● What you will do
In the entries below, find the line with "micrograph of benign" and the line with "image shows IHC"; give again those lines and every line between them, exactly.

BEGIN Data shown

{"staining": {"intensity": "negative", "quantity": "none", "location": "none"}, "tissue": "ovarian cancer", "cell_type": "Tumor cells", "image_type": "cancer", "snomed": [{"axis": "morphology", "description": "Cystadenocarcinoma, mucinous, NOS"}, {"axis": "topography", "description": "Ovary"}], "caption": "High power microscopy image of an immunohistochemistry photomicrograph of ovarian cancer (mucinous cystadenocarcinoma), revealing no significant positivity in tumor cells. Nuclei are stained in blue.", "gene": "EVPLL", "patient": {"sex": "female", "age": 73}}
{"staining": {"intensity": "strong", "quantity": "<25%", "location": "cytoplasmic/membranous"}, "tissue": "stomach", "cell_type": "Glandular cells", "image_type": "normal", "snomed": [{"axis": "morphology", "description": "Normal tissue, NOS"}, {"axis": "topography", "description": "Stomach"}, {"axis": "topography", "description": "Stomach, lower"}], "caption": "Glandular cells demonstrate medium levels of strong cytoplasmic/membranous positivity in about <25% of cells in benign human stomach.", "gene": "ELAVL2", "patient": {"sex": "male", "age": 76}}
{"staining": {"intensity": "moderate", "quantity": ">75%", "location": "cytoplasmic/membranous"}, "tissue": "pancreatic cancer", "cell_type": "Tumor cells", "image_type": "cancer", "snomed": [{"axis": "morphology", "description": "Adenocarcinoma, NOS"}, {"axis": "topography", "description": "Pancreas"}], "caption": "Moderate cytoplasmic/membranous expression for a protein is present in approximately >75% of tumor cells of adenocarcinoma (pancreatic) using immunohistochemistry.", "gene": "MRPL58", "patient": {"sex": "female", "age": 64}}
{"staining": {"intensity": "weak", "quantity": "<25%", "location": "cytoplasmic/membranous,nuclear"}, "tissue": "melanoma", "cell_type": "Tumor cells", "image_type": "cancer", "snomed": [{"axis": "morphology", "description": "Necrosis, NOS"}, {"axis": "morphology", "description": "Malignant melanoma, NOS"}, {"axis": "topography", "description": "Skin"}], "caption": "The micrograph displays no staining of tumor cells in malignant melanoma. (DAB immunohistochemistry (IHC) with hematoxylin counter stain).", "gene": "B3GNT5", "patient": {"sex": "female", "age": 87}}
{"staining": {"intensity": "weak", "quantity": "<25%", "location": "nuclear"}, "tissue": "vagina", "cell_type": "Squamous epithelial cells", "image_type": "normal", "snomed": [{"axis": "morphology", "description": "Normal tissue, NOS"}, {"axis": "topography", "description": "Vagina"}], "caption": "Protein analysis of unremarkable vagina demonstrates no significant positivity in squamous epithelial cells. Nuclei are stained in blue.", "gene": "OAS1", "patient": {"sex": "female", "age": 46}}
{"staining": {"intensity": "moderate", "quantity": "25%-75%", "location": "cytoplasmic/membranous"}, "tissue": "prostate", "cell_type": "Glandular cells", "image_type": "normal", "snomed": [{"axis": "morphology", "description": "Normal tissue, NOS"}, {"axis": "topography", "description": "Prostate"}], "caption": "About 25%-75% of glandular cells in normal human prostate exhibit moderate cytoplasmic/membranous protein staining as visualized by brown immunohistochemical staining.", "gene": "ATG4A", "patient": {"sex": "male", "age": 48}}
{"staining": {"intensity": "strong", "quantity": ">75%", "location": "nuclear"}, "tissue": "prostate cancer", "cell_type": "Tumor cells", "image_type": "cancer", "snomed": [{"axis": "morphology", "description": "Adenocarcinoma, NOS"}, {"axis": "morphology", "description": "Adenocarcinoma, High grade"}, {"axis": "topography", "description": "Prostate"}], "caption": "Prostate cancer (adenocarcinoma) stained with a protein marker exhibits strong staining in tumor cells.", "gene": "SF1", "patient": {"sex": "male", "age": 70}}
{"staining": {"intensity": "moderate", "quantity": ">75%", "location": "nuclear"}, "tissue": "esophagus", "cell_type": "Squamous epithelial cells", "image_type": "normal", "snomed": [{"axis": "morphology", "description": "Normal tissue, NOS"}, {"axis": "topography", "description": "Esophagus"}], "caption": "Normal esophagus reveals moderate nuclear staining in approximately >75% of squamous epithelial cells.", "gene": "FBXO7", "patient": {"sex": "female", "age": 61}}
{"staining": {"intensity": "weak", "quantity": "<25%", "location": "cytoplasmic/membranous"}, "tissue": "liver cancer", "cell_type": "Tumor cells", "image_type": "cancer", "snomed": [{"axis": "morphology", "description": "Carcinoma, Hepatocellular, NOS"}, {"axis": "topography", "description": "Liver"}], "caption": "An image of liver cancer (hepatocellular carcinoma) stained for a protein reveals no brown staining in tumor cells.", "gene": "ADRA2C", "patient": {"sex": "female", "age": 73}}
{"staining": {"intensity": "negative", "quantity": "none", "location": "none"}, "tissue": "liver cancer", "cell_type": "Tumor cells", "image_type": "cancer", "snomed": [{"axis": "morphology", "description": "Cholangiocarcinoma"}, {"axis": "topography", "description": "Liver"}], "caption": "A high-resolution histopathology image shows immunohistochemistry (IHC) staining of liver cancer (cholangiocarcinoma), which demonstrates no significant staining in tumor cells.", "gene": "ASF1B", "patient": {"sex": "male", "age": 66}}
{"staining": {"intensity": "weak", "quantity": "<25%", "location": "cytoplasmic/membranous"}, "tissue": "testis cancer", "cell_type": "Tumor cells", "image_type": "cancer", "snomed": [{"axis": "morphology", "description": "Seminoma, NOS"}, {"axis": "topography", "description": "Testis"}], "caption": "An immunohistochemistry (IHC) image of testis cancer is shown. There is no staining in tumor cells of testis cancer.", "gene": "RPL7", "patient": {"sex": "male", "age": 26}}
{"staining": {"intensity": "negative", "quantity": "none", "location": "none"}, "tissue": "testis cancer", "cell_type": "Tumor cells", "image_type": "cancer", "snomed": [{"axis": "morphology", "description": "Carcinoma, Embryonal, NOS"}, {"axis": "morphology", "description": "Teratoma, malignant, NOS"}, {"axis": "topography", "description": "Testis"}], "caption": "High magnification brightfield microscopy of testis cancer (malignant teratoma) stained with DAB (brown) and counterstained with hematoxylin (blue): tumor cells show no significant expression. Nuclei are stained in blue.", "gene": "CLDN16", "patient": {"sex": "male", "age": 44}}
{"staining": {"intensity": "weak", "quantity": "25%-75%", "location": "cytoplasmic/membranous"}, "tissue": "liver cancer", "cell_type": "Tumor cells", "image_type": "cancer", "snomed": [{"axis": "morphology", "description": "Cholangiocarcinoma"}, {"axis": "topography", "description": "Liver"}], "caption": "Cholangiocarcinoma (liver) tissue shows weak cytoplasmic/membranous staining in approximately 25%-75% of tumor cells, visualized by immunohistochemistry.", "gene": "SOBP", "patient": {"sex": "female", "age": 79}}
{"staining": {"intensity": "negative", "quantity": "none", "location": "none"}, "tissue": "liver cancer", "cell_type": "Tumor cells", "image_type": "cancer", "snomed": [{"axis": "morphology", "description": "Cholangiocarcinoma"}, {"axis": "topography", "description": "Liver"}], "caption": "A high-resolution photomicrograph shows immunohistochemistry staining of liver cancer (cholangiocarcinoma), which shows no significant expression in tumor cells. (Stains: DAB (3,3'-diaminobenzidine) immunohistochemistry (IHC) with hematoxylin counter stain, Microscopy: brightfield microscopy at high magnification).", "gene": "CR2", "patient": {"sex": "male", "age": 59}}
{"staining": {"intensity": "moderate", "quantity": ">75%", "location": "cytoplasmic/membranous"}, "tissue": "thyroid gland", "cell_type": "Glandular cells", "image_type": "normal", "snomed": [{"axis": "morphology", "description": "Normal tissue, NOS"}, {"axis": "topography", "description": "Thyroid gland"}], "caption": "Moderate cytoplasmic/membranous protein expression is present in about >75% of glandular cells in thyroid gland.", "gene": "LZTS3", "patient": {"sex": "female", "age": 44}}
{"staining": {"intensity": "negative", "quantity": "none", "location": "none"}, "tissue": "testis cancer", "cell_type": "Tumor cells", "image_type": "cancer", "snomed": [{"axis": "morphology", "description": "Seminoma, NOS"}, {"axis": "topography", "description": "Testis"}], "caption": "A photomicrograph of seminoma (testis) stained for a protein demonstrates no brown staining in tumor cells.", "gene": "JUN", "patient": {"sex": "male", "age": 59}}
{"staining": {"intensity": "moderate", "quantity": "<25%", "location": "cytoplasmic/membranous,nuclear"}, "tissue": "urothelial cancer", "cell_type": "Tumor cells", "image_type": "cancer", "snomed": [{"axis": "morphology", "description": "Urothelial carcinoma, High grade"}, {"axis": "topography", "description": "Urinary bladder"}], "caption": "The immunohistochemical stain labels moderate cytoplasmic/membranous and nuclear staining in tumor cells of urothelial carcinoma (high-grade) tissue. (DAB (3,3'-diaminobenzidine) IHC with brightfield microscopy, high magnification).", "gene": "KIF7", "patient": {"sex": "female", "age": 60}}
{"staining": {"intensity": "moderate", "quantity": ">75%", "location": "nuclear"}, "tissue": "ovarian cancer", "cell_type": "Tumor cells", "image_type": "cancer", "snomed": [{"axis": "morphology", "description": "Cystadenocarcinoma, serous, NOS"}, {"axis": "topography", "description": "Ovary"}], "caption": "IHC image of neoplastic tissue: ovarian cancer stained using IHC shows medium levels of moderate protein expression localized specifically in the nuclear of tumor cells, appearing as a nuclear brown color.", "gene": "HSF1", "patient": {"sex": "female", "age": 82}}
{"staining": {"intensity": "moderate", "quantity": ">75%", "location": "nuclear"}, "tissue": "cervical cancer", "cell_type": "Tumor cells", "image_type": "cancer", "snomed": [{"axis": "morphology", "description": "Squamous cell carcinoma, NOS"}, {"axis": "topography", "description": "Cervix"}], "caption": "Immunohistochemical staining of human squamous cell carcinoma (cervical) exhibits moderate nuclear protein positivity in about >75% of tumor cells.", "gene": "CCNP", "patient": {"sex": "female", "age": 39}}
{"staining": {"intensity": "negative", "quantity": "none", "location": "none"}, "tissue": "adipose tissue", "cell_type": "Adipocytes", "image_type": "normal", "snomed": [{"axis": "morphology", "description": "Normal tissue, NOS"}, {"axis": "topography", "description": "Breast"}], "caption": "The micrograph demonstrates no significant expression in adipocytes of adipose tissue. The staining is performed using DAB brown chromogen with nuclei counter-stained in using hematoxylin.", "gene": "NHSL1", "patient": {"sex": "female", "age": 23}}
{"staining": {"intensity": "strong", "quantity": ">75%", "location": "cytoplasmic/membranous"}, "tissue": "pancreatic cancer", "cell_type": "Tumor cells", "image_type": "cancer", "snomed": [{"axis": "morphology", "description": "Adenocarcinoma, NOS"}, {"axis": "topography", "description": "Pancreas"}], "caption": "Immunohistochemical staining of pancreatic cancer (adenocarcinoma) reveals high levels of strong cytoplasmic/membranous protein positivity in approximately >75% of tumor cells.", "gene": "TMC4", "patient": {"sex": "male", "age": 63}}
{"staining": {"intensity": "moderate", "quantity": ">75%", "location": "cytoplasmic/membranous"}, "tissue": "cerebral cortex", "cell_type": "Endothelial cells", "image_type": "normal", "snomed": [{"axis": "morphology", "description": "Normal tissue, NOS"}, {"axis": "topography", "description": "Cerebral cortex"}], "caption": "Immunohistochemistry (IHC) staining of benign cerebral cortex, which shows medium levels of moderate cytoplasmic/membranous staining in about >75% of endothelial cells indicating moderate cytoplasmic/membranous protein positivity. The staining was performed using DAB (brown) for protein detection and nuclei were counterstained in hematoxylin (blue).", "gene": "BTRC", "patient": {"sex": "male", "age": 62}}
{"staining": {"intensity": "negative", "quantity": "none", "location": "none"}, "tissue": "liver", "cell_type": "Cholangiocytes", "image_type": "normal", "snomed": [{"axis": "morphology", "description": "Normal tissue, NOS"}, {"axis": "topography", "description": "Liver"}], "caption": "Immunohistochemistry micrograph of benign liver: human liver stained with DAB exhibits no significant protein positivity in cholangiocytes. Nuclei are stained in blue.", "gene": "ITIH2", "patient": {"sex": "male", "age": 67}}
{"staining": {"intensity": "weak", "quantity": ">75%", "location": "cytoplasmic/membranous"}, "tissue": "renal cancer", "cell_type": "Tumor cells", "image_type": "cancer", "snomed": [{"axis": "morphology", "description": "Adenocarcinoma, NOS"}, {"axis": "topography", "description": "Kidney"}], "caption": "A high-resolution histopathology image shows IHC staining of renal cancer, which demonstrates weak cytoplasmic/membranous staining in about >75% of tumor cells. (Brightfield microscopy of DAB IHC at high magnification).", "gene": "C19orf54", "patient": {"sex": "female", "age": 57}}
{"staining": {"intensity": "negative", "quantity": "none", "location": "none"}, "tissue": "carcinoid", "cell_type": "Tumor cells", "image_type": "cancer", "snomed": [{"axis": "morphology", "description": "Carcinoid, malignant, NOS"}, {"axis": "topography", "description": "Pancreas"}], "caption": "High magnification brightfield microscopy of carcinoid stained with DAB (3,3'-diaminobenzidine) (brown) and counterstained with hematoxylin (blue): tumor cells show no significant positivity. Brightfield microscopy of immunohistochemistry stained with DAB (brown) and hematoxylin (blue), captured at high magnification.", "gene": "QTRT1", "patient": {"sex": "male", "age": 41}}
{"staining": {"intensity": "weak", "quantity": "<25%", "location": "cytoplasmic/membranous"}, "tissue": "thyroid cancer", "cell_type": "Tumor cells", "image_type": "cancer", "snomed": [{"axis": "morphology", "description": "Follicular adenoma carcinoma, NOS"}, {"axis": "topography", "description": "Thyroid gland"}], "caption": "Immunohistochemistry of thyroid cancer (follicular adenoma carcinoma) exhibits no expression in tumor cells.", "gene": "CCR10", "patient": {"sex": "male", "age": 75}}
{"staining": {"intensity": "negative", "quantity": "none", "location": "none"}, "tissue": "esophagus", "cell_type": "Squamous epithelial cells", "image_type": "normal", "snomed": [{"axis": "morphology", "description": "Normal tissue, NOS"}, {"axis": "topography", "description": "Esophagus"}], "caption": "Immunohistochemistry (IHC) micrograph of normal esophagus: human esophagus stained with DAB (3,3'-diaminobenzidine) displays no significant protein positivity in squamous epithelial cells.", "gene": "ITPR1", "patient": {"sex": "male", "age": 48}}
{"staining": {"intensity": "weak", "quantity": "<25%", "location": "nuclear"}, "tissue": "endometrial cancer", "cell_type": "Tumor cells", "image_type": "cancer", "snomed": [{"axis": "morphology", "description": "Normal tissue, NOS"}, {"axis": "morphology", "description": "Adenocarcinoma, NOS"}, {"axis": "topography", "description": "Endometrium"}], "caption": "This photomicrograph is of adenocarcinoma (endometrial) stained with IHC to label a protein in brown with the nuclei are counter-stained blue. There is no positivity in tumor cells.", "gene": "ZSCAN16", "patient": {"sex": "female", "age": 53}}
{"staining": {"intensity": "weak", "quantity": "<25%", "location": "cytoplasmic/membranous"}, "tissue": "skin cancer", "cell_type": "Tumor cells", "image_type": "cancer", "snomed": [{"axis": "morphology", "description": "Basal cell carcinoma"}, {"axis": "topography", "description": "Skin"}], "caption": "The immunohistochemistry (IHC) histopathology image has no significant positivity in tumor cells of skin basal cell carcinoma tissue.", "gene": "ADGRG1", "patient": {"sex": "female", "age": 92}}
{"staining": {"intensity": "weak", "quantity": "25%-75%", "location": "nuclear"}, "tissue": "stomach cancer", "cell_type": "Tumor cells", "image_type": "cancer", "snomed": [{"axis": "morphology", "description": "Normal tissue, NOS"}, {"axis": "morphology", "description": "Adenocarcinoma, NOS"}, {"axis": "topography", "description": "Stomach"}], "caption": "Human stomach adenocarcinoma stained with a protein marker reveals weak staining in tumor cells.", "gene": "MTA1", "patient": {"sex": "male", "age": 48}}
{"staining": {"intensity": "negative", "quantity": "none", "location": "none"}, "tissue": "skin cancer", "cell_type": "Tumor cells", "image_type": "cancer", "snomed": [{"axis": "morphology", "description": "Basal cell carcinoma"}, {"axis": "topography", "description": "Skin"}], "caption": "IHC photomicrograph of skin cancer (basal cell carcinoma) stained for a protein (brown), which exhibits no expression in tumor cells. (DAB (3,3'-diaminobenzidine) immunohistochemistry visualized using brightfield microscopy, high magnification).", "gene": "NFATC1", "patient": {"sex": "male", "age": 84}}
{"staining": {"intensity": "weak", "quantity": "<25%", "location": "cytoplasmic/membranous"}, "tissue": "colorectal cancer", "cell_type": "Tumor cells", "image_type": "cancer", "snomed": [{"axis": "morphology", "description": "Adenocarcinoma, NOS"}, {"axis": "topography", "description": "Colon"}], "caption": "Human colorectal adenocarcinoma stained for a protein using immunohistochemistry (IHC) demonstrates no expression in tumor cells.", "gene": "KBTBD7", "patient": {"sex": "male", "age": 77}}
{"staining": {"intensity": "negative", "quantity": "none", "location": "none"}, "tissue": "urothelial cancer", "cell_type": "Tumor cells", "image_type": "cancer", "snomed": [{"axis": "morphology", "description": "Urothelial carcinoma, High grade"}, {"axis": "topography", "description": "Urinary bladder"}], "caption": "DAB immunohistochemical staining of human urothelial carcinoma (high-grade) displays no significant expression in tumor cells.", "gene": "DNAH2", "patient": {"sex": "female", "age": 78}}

END Data shown

● Result of the task
{"staining": {"intensity": "negative", "quantity": "none", "location": "none"}, "tissue": "liver", "cell_type": "Cholangiocytes", "image_type": "normal", "snomed": [{"axis": "morphology", "description": "Normal tissue, NOS"}, {"axis": "topography", "description": "Liver"}], "caption": "Immunohistochemistry micrograph of benign liver: human liver stained with DAB exhibits no significant protein positivity in cholangiocytes. Nuclei are stained in blue.", "gene": "ITIH2", "patient": {"sex": "male", "age": 67}}
{"staining": {"intensity": "weak", "quantity": ">75%", "location": "cytoplasmic/membranous"}, "tissue": "renal cancer", "cell_type": "Tumor cells", "image_type": "cancer", "snomed": [{"axis": "morphology", "description": "Adenocarcinoma, NOS"}, {"axis": "topography", "description": "Kidney"}], "caption": "A high-resolution histopathology image shows IHC staining of renal cancer, which demonstrates weak cytoplasmic/membranous staining in about >75% of tumor cells. (Brightfield microscopy of DAB IHC at high magnification).", "gene": "C19orf54", "patient": {"sex": "female", "age": 57}}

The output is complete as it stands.